Sepijak Kenangan Lebaran

Kalimantan Berkabut

Di

Hari Kemenangan

Setiap musim kemarau pasti terjadi kabut. Itulah yang terjadi di Provinsi Kalimantan Tengah terkhusus pada daerah Palangkaraya dan sekitarnya. Tak bosan-bosannya siaran berita memberitahukan bahwa telah terjadi kebakaran hutan besar-besaran di Kalimantan Tengah. Namun, dilihat dari aspek asbabul nudzulnya kabut yang menyelimuti daerah ini kita tidak dapat menyalahkan siapapun, meskipun itu pembakar hutan, masyarakat maupun pemerintah. Hal ini dikarenakan mengakarnya tradisi bakar hutan setiap tahun di musim kemarau oleh orang-orang yang tidak bertanggung jawab. Kita tidak dapat menyalahkan salah satu pihak saja, namun yang terpenting adalah usaha kita untuk mencegah agar api yang membakar hutan tidak semakin meluas yang berdampak pada kerugian seluruh aspek kehidupan.

Fenomena yang terjadi sebenarnya dapat dirubah sedikit demi sedikit, mulai dari kesadaran masyarakat yang ditunjang dengan antisipasi pemerintah secara rutin dan berkala serta sanksi hukum yang tegas dan transparan.

Suasana lebaran sungguh sangat terganggu, bagaimana tidak, jika setelah selesai sholat Ied hingga beberapa hari setelahnya, masyarakat sibuk untuk saling silaturahmi dan saling bermaafan, akan tetapi yang terjadi di daerah pinggiran hutan seperti yang terjadi di Palangkaraya sungguh berbeda. Hampir setiap saat masyarakat harus selalu siap siaga untuk memadamkan api yang mengelilingi rumah mereka.

Banyak pula masyarakat yang menderita penyakit Infeksi Saluran Pernafasan Akut (ISPA) bahkan tercatat pada bulan Agustus 2009 mencapai angka sepuluh ribu penderita ISPA yang di rawat di rumah sakit umum Dorris sylvanus. Penerbangan dari Bandara Tjilik Riwut bahkan mati total. Akan tetapi, selain dampak negatif dari kebakaran hutan tersebut ada pula dampak positif dari kabut yang menyebabkan jarak pandang terjauh hanya sekitar 20 meter.

Bagi orang-orang berotak bisnis yang melihat kerusakan alam ini mencoba untuk memanfaatkan keadaan tersebut dengan membuka bisnis penjualan masker. Bahkan omset pemasukan memperoleh berpuluh-puluh kali lipat dari penjualan biasa. Namun, keuntungan itu hanya untuk orang-orang tertentu sedangkan bagi masyarakat pada umumnya kejadian ini merupakan hal terburuk setiap tahunnya.

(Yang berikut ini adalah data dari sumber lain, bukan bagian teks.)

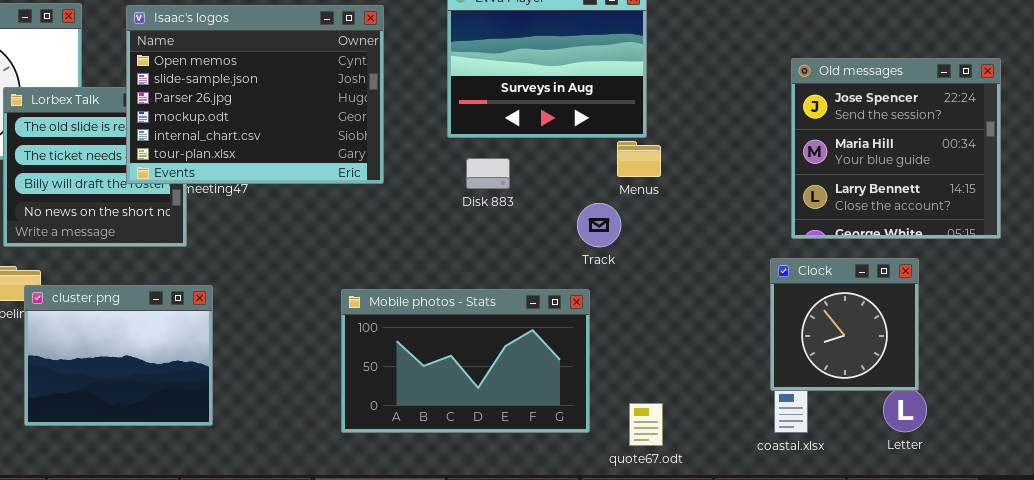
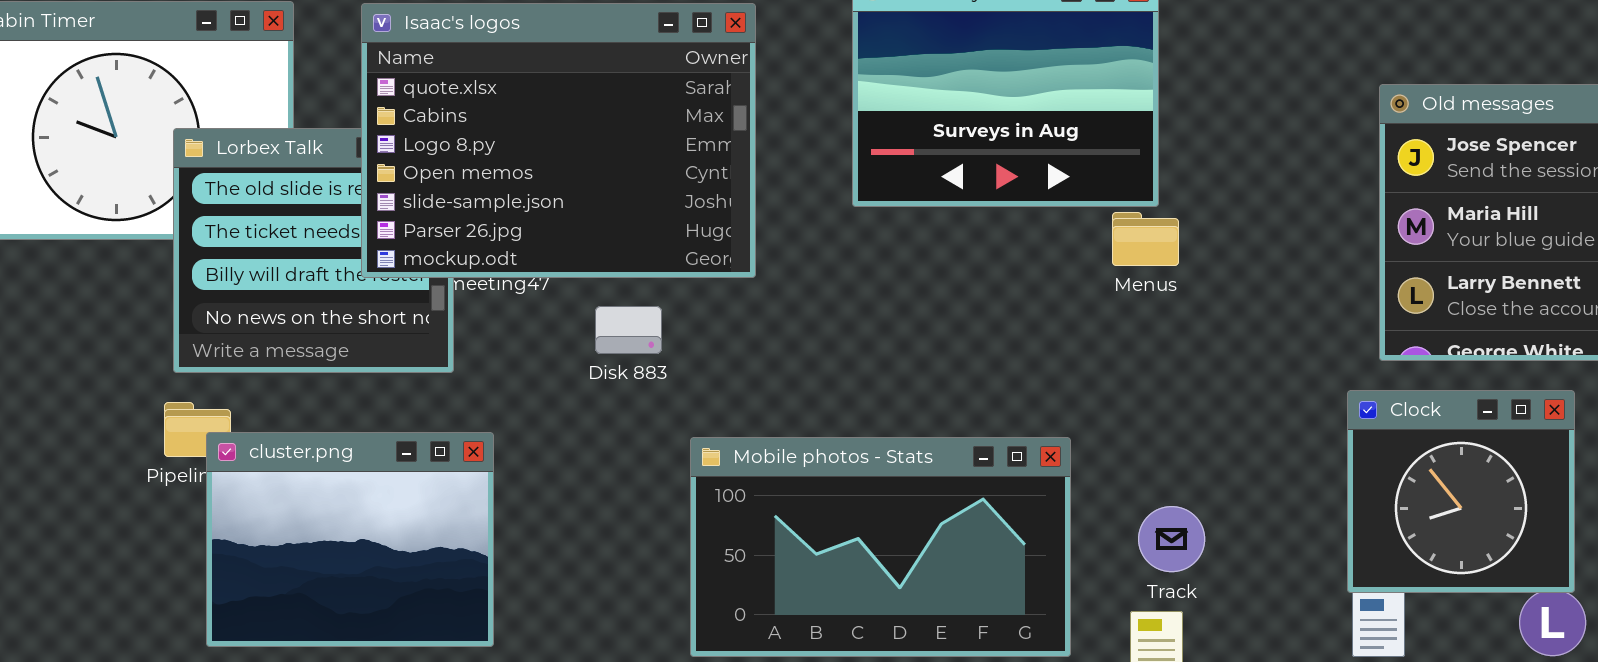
Isaac's logos: [126,5,384,184] -> [361,3,756,278], scrolled up 3 rows
Disk 883: [466,158,510,189] -> [595,306,662,354], moved
Track: [577,203,621,247] -> [1138,506,1205,572], moved

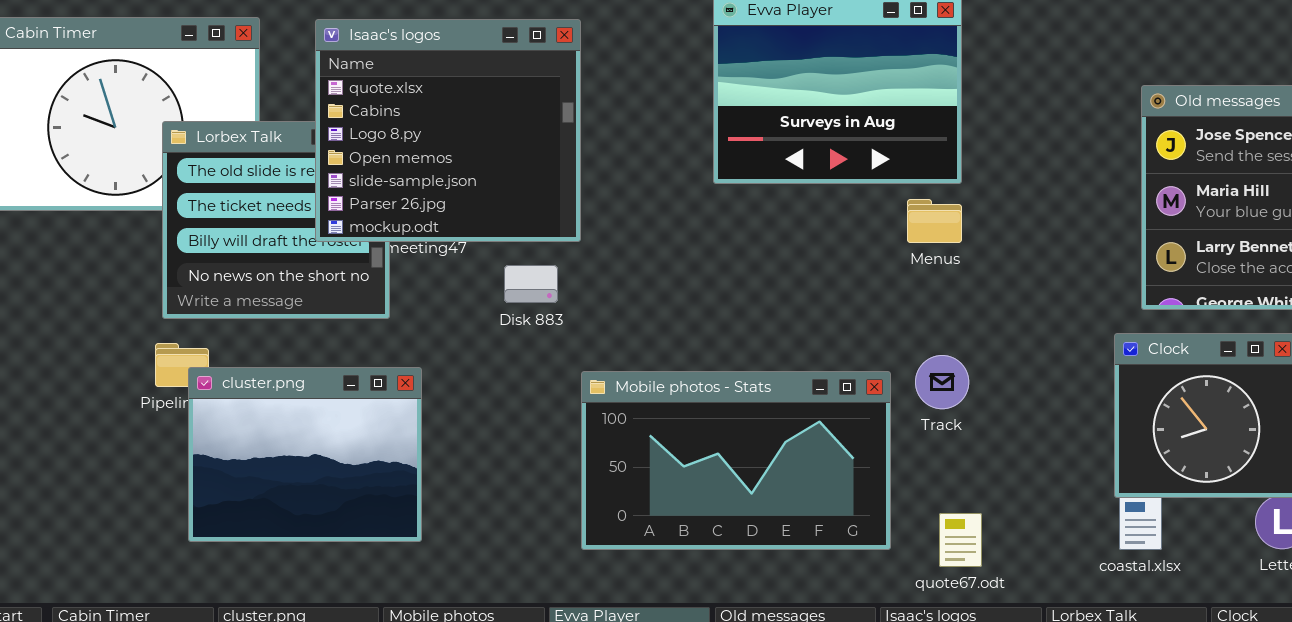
Isaac's logos: [361,3,756,278] -> [315,19,581,242], resized
Menus: [1112,212,1179,266] -> [907,199,962,243], moved
Track: [1138,506,1205,572] -> [915,355,969,409], moved

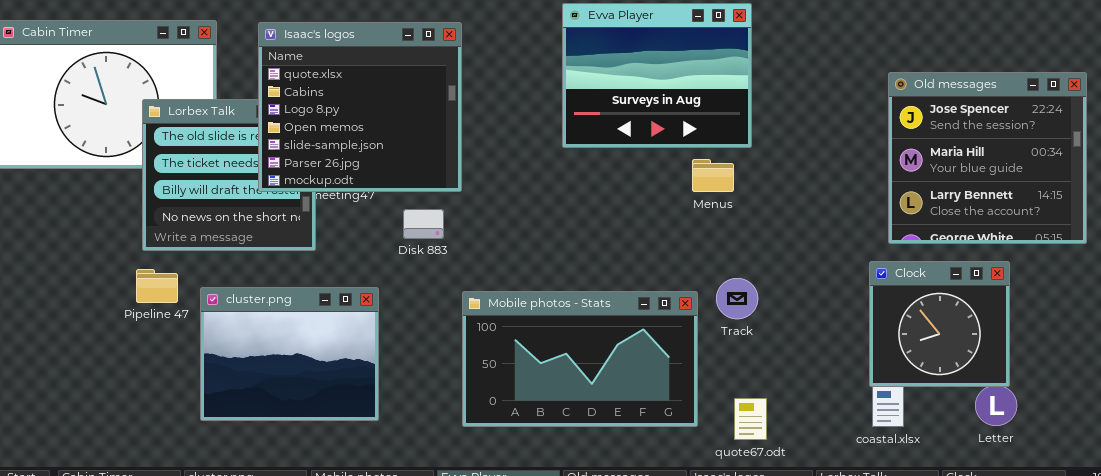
Menus: [907,199,962,243] -> [692,159,734,192], moved
cluster.png: [188,367,422,542] -> [200,287,379,421], moved

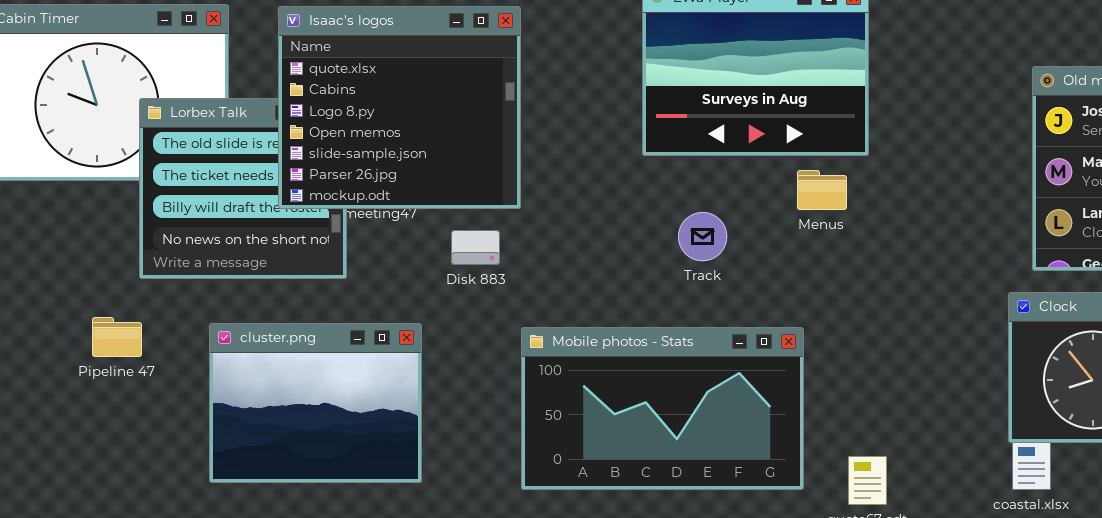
Pipeline 47: [136,269,178,303] -> [92,317,142,357], moved
Track: [716,278,758,319] -> [678,212,727,261], moved

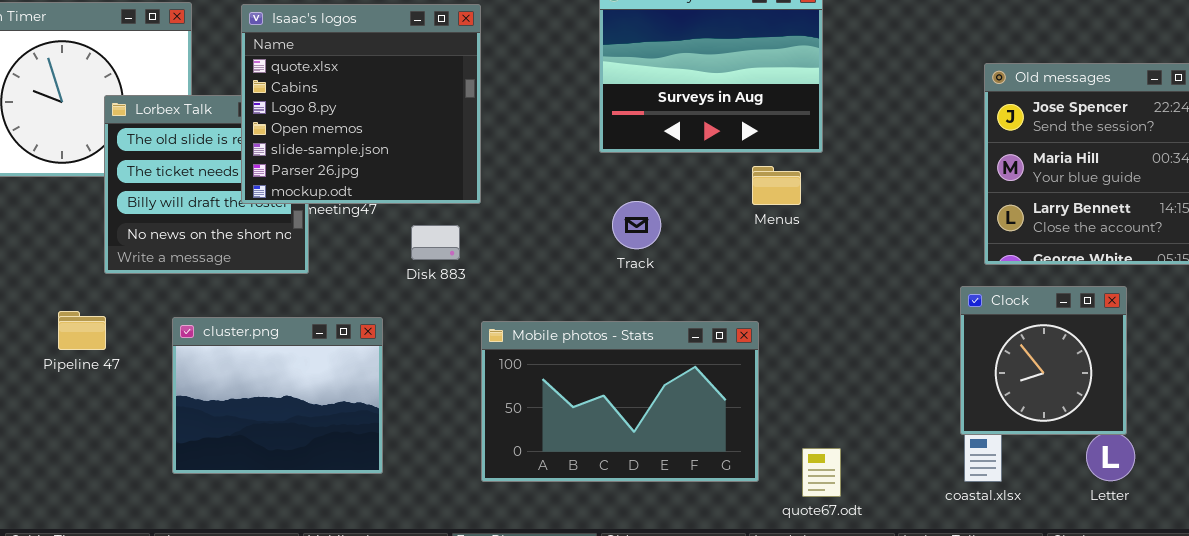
Track: [678,212,727,261] -> [612,201,661,249], moved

Seperti hasil percakapan singkat saya dengan beberapa orang warga yang berada di daerah rawan kebakaran hutan, dapat disimpulkan sementara bahwa penyebab penyebarluasan kebakaran hutan tersebut diawali dengan pembakaran lahan gambut akan tetapi dibiarkan tanpa ada pengawasan lebih lanjut sehingga api yang menyebar semakin luas dan terjadilah ratusan bahkan ribuan titik api yang meluluhlantakkan hutan gambut yang ada di daerah tersebut.

Masyarakat yang berada disekitar lingkungan rawan terbakar seolah menganggap terbakarnya hutan merupakan agenda tahunan yang pasti terjadi. Sehingga mereka dengan tenangnya menanggapi terbakarnya hutan tersebut, mereka baru berusaha memadamkan api jika api tersebut mulai mendekati rumah-rumah warga. Sedangkan apabila api masih berada jauh dari area perumahan mereka cenderung hanya menjadi penonton. Pemadam kebakaran pun tak mampu memadamkan api yang membara dikarenakan daerah yang terbakar berada jauh di pelosok hutan yang tidak dapat dijangkau oleh mobil pemadam. Padahal jauh-jauh hari pemerintah telah memberlakukan undang-undang yang melarang pembakaran hutan serta sanksi tegas pada para pelaku. Namun hingga kini tak ada realisasi yang nyata dari pemberlakuan undang-undang tersebut.

Jika pemikiran masyarakat yang menganggap bahwa kebakaran hutan merupakan agenda rutin tahunan, maka apa yang akan terjadi beberapa tahun kemudian??? Akankah Kalimantan masih diunggulkan dan dielu-elukan sebagai Paru-paru dunia??

Sudah saatnya, mulai dari sekarang kita tanamkan pola sikap cinta lingkungan dan menjaga kelestarian alam, baik untuk sekarang maupun yang akan datang.